## Work to complete:
Tally how many lines in the items below contain the string "Team". Case counts. Reply with the number alone.

+ + +

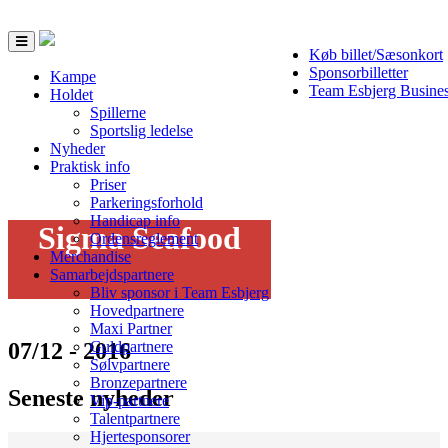
Toggle
Køb billet/Sæsonkort
navigation
Sponsorbilletter
Kampe
Team Esbjerg Busine
Holdet
Spillerne
Sportslig ledelse
Nyheder
Praktisk info
Priser
Parkeringsforhold
Handicap info
Sigma Seafood
Ordensreglement
Merchandise
Samarbejdspartnere
Bliv sponsor i Team Esbjerg
Hovedpartnere
Maxi Partner
07/12 - 2016
Guldpartnere
Sølvpartnere
Bronzepartnere
Seneste nyheder
Vip-partnere
Talentpartnere
Hjertesponsorer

+ + +

## Reply:
2